Recently, in an attempt to be culturally relevant to my new freshman in high school daughter, I brought up the Miley Cyrus twerking incident. I asked, “Have they been talking about Miley’s performance at school?” To which she responded, “Oh mom that was so yesterday!” Really? I was outdated within 36 hours. It happened Sunday night and I asked her on Tuesday afternoon. I was already “behind,” “out of date,” and “so yesterday?!”
This past weekend I led a creative communion experience for our church’s worship services. After the first one, I met a second time guest who was not pleased with this creative experience at all. She was not pleased with the fact that I was a woman leading it and a list of other things as well. Exhausted from the already challenging evening from no air conditioning to multiple technical difficulties, I felt completely waylaid by this woman.
It was challenging on many fronts as I immediately became defensive, but by the grace of God moved to an attempt to let her feel heard. Afterwards the processing began with my closest friends and my senior pastor. I crawled into bed that night knowing I needed to refocus and gain strength from God so I could lead again the next day. So He and I talked.

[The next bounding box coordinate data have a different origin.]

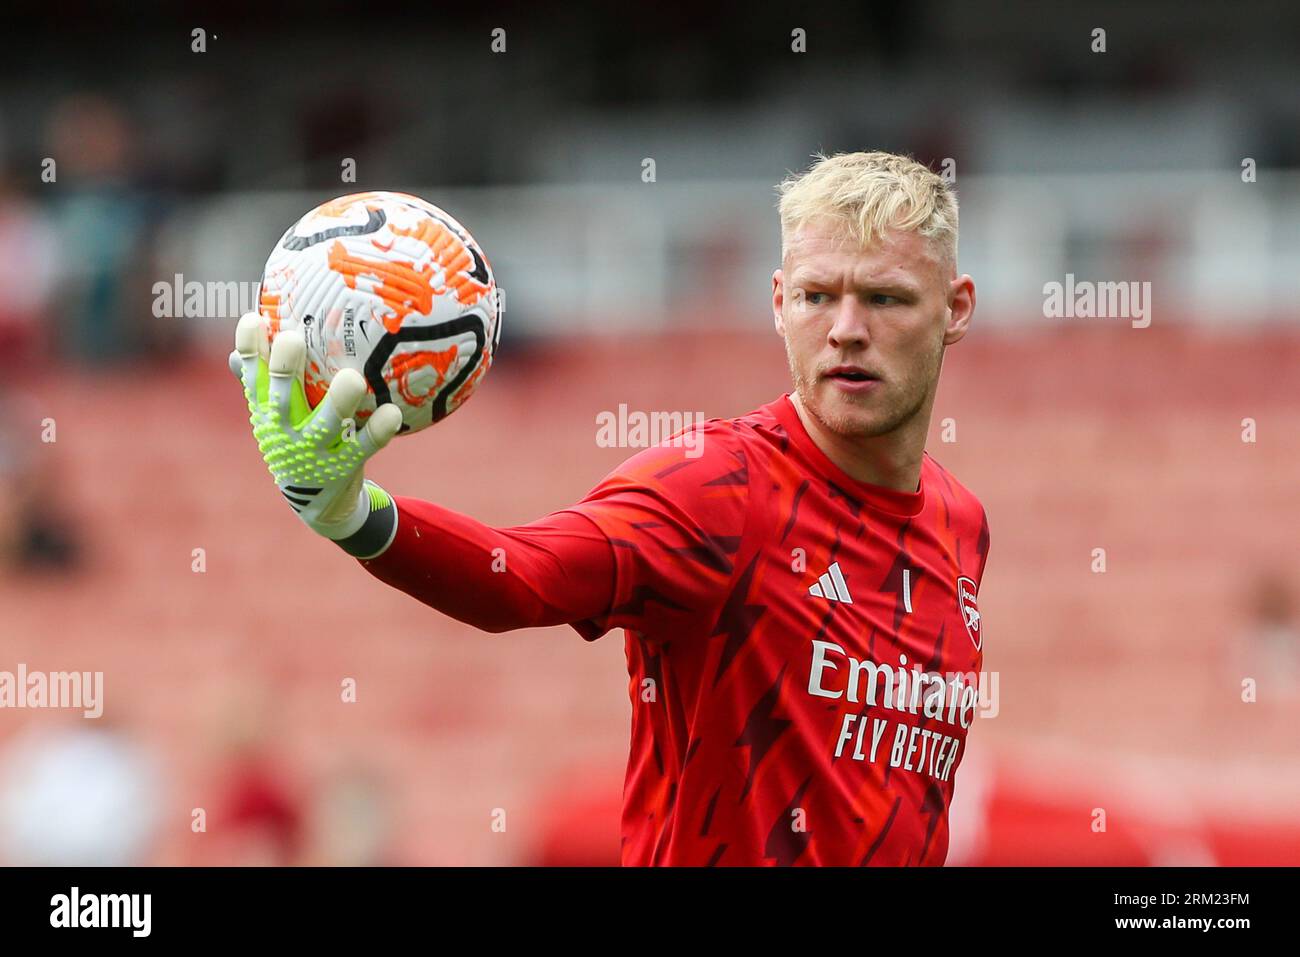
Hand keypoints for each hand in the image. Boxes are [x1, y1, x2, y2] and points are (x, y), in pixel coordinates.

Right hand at [230, 312, 402, 547]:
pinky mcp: (342, 468)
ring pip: (324, 426)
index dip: (250, 349)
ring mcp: (313, 453)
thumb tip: (254, 327)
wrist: (319, 503)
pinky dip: (377, 431)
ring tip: (352, 378)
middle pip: (280, 398)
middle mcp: (285, 433)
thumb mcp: (280, 415)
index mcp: (267, 413)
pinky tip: (392, 413)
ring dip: (337, 403)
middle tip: (294, 339)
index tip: (254, 319)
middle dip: (284, 370)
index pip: (252, 377)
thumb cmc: (300, 441)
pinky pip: (363, 447)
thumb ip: (269, 379)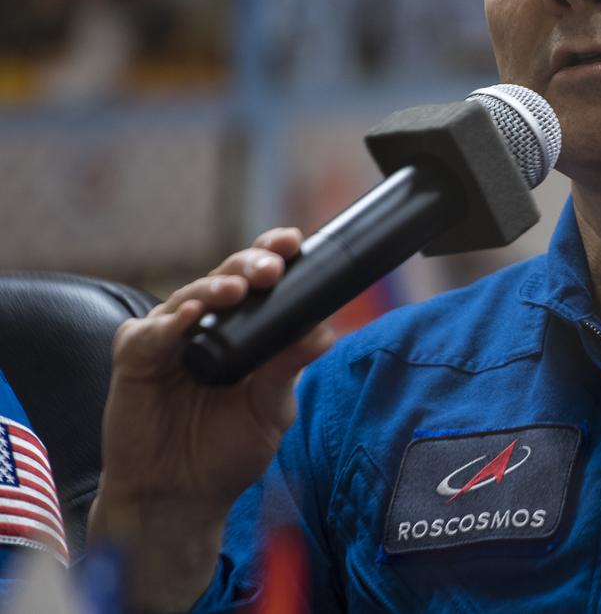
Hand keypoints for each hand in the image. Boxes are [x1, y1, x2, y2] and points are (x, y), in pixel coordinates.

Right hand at [88, 228, 334, 609]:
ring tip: (237, 289)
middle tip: (271, 267)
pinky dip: (171, 322)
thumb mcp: (270, 409)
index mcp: (245, 327)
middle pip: (228, 276)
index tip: (295, 242)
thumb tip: (326, 332)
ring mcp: (169, 337)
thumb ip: (289, 368)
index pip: (260, 278)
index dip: (275, 254)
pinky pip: (151, 332)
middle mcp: (208, 322)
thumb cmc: (228, 450)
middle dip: (251, 264)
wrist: (180, 498)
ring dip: (215, 287)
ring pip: (191, 295)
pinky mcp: (135, 358)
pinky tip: (192, 316)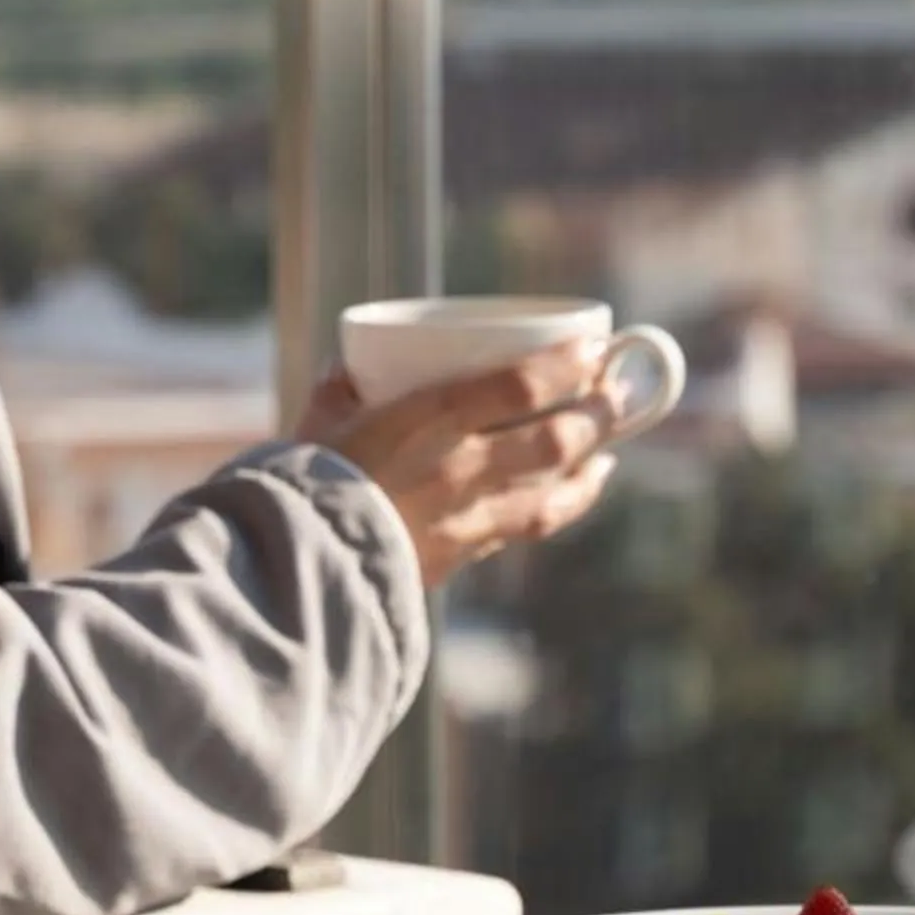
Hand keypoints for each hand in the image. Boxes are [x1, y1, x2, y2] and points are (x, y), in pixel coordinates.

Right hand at [297, 342, 619, 587]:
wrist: (298, 566)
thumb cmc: (301, 485)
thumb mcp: (317, 422)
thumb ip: (340, 389)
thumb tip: (348, 369)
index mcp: (430, 421)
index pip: (521, 384)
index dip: (567, 364)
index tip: (593, 347)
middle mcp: (464, 467)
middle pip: (557, 437)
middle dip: (597, 413)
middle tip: (615, 391)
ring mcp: (471, 515)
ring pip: (556, 488)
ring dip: (591, 463)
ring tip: (608, 446)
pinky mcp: (464, 553)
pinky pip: (530, 525)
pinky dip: (563, 503)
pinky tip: (577, 491)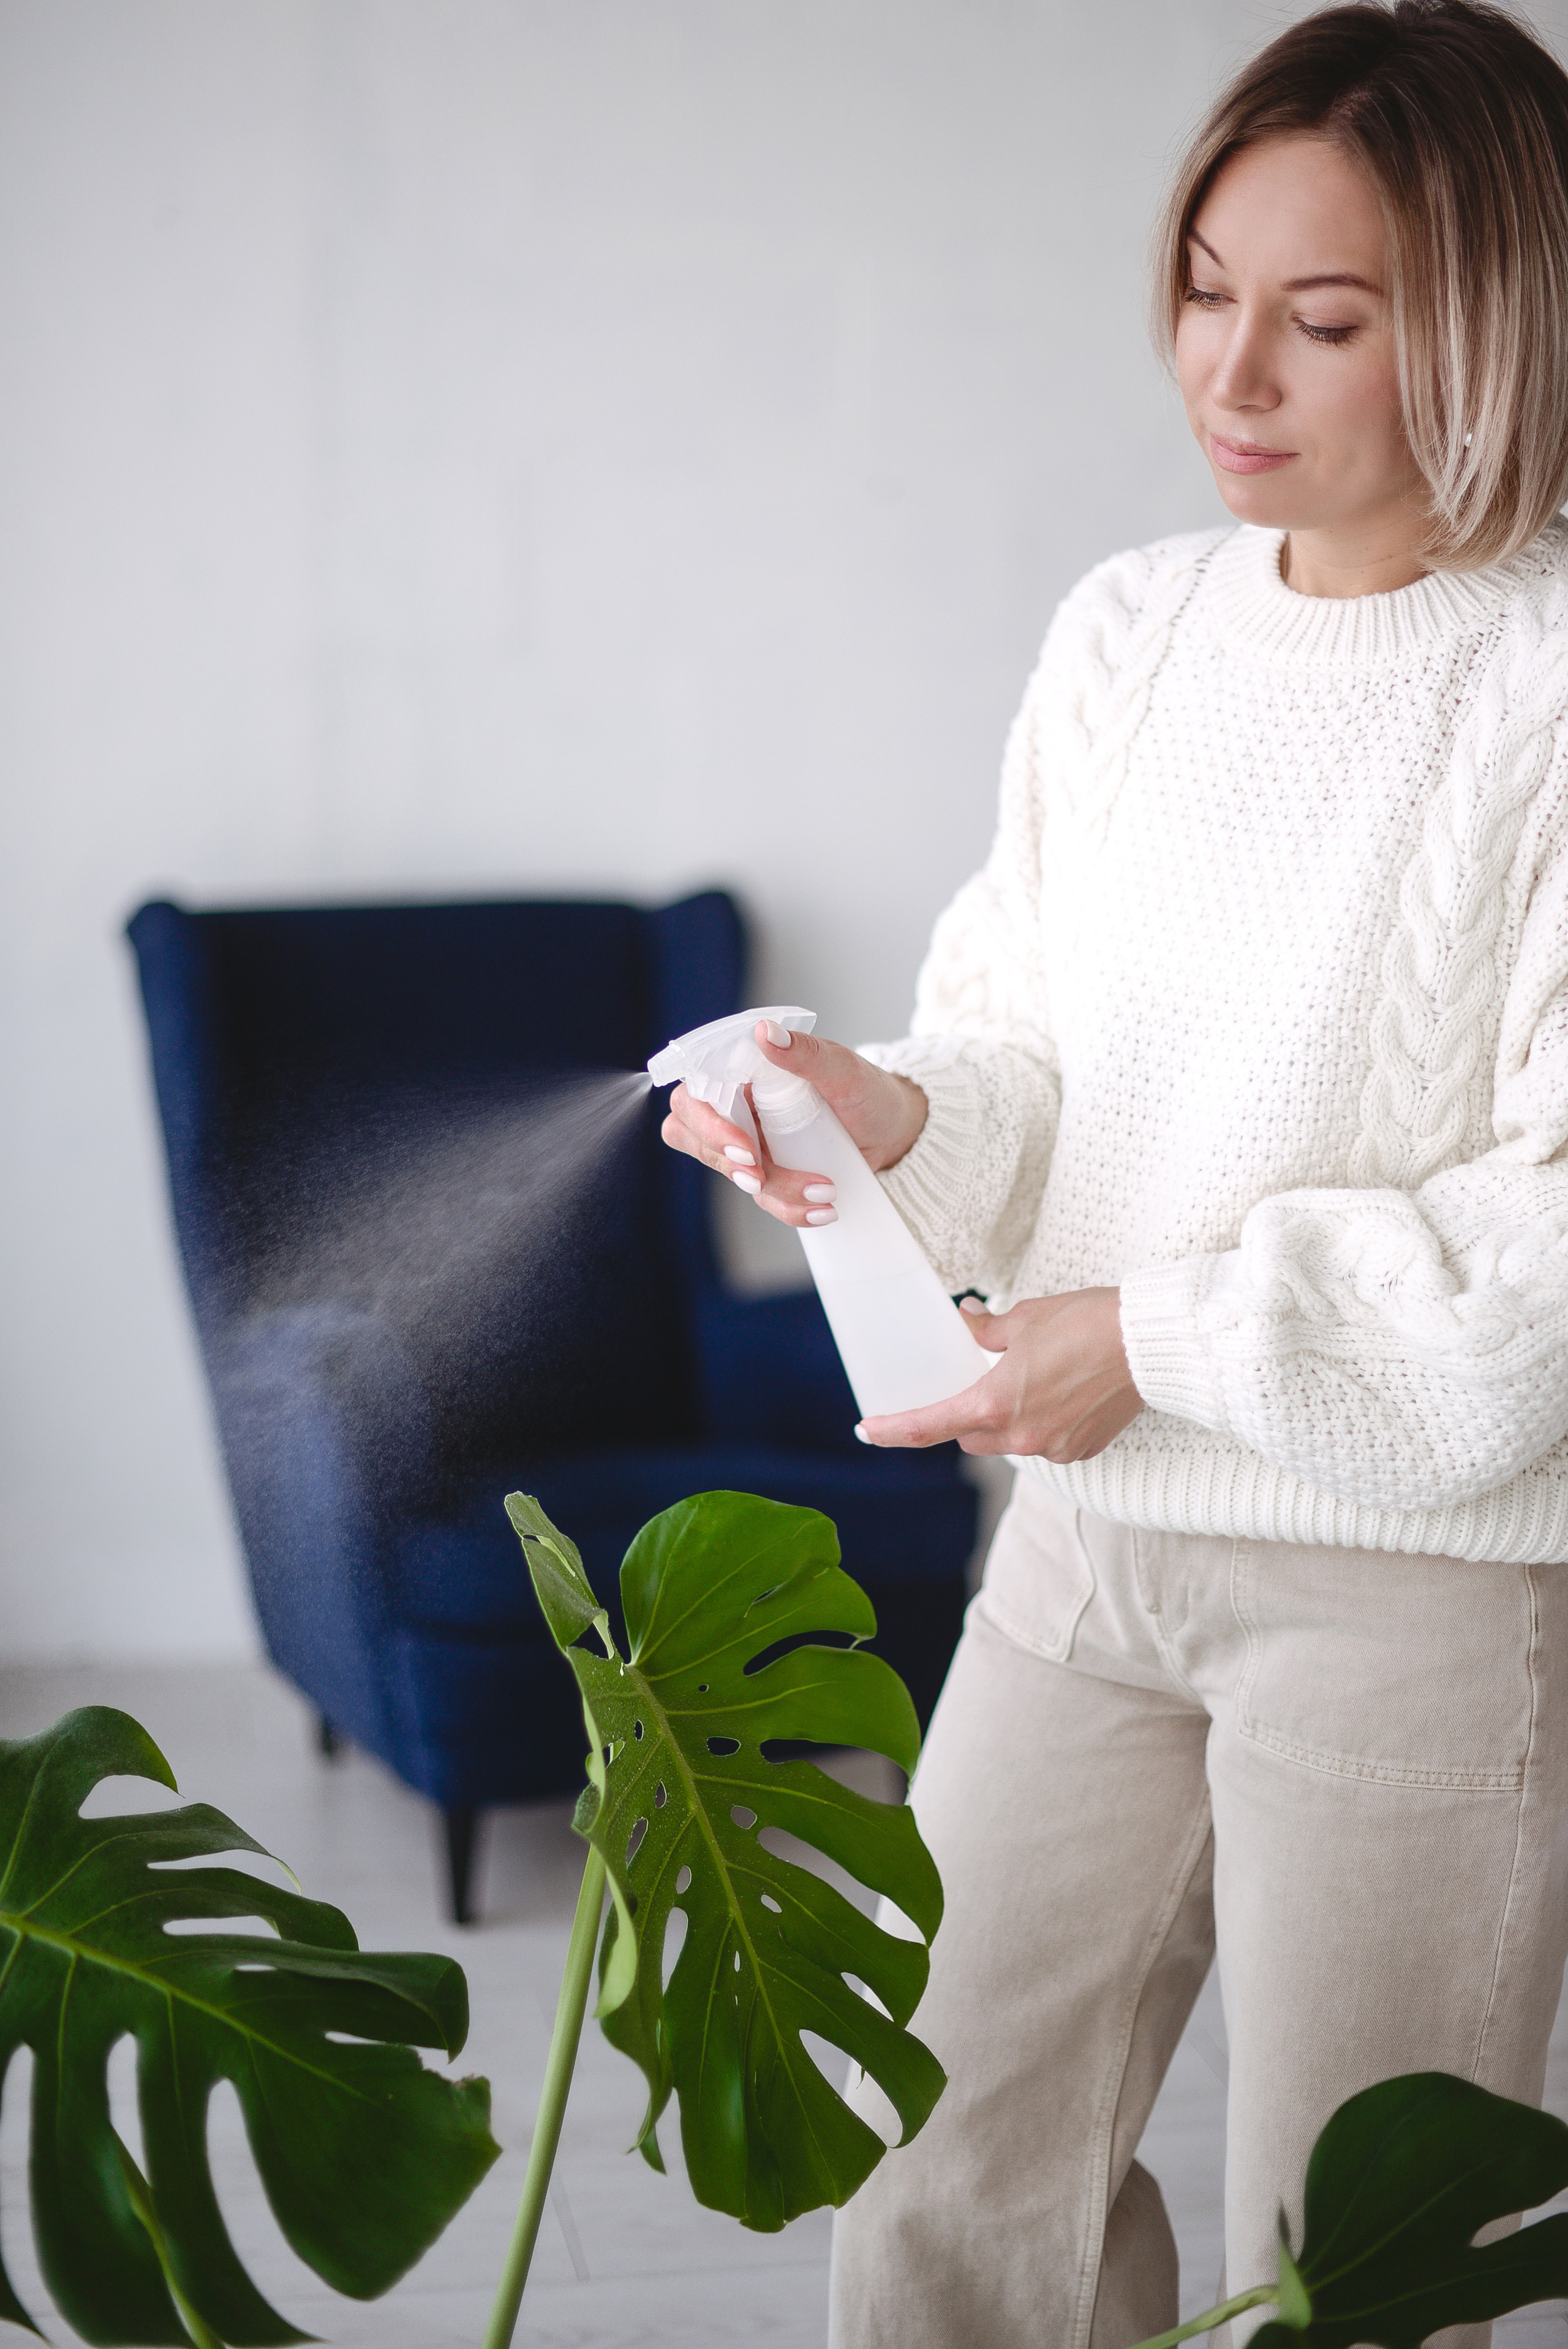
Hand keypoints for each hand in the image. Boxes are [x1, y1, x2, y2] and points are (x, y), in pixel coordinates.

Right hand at [659, 1021, 928, 1229]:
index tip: (746, 1146)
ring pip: (729, 1172)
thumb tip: (766, 1032)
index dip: (707, 1124)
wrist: (894, 1130)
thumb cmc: (867, 1090)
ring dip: (773, 1190)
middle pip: (690, 1135)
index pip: (694, 1094)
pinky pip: (761, 1197)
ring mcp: (747, 1140)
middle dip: (725, 1162)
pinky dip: (789, 1208)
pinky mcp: (766, 1172)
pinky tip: (822, 1209)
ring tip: (824, 1190)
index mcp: (741, 1071)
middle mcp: (735, 1104)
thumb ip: (804, 1052)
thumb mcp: (842, 1069)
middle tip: (761, 1177)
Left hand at [856, 1287, 1144, 1459]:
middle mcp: (1021, 1435)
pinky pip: (1046, 1441)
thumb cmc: (1087, 1324)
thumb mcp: (1024, 1318)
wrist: (1148, 1343)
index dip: (894, 1431)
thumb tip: (967, 1321)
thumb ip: (986, 1330)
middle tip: (982, 1381)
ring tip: (1037, 1379)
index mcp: (995, 1404)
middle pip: (971, 1437)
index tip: (867, 1431)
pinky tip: (1064, 1392)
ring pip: (1010, 1441)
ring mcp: (1054, 1447)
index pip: (930, 1426)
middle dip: (968, 1416)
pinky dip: (1044, 1422)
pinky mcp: (1083, 1449)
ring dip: (1009, 1419)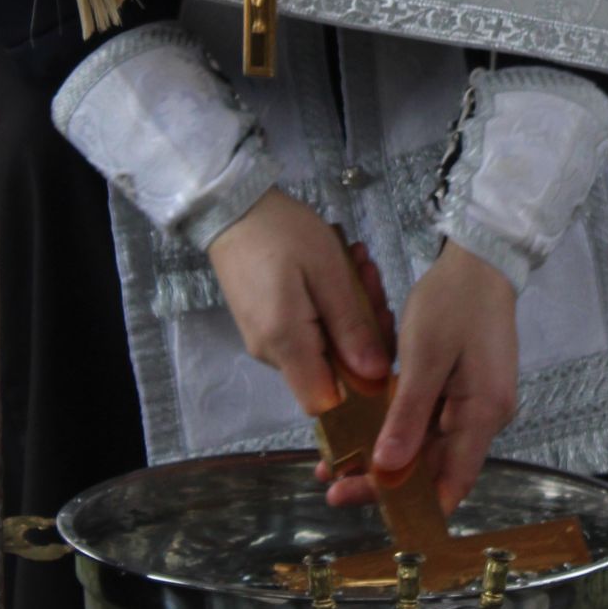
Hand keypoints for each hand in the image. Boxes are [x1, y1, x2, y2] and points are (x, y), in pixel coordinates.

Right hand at [207, 188, 390, 417]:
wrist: (231, 206)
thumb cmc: (283, 233)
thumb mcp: (328, 272)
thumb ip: (351, 327)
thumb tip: (376, 376)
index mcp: (286, 345)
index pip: (324, 402)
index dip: (357, 383)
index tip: (376, 339)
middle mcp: (270, 352)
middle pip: (329, 368)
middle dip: (360, 328)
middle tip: (370, 277)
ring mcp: (264, 337)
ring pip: (321, 344)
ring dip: (347, 308)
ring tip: (356, 261)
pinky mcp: (263, 320)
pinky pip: (305, 327)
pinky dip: (326, 303)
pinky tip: (335, 266)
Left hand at [359, 241, 518, 519]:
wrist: (480, 258)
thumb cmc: (453, 303)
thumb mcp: (424, 357)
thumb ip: (408, 416)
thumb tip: (389, 468)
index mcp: (482, 414)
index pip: (453, 480)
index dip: (416, 504)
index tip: (372, 512)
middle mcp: (484, 416)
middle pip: (436, 465)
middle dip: (387, 480)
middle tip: (336, 488)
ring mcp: (474, 402)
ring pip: (428, 444)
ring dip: (387, 455)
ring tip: (337, 465)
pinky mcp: (462, 387)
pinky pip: (428, 420)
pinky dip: (396, 428)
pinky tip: (363, 431)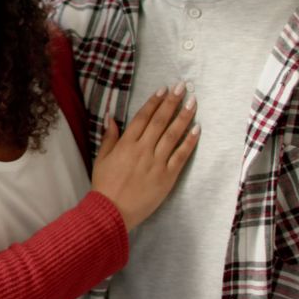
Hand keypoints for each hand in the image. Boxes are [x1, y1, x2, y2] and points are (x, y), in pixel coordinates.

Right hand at [90, 82, 199, 230]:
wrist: (112, 211)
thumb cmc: (104, 185)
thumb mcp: (101, 159)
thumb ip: (109, 137)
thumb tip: (110, 117)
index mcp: (126, 144)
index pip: (143, 118)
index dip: (154, 102)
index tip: (164, 89)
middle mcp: (142, 150)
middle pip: (160, 121)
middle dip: (172, 103)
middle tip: (182, 87)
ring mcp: (156, 163)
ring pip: (173, 135)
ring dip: (184, 117)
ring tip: (193, 103)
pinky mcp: (167, 177)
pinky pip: (180, 156)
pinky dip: (189, 142)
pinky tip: (197, 130)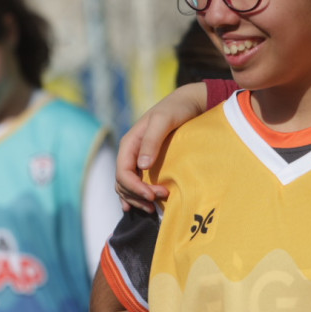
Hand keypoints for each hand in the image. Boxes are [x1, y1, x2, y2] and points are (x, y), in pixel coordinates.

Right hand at [115, 83, 207, 211]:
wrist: (187, 103)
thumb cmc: (176, 109)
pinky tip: (140, 207)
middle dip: (138, 195)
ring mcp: (137, 159)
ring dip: (137, 199)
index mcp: (130, 143)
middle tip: (161, 200)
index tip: (153, 196)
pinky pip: (134, 184)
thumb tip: (142, 165)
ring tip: (154, 208)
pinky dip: (135, 197)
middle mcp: (130, 153)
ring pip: (126, 186)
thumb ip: (152, 140)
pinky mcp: (147, 163)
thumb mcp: (164, 120)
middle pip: (123, 183)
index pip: (123, 172)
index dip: (135, 188)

God led me to “The words of the wicked are a deadly ambush, but the speech of the upright delivers them” (Proverbs 12:9, NRSV). I did not feel the woman was wicked, but I felt the legalism she was bound in was. I did not feel that I was upright or had said anything that would deliver her, but I put my faith and trust in the Righteous One whose Truth is what sets us all free. I slept well that night and the next morning the AC was working, no technical difficulties and NO ambushes after the service!
Walking this morning, the event from Saturday night popped into my head and I began to rehash it in my mind. All the things you wished you’d said how I would handle it differently and then a twinge of anger pinched my gut. How dare she attack me like that after worship? “God,” I cried out in my frustration with the situation yet no real request or words to say to Him. He spoke back into my spirit through the words of my daughter, “So yesterday!”
I laughed out loud. Yes it was more than yesterday. It was history, gone and done. Move on Janae. Capture the thought and move on. I asked God to help me think about more important things, heaven things and help me to hold my earth things captive to Him. I asked Him to help me live in today! Because today is so today and but a fleeting moment it is. I don’t want something from yesterday to steal my joy today!
Moving from “So yesterday” to “So living today!”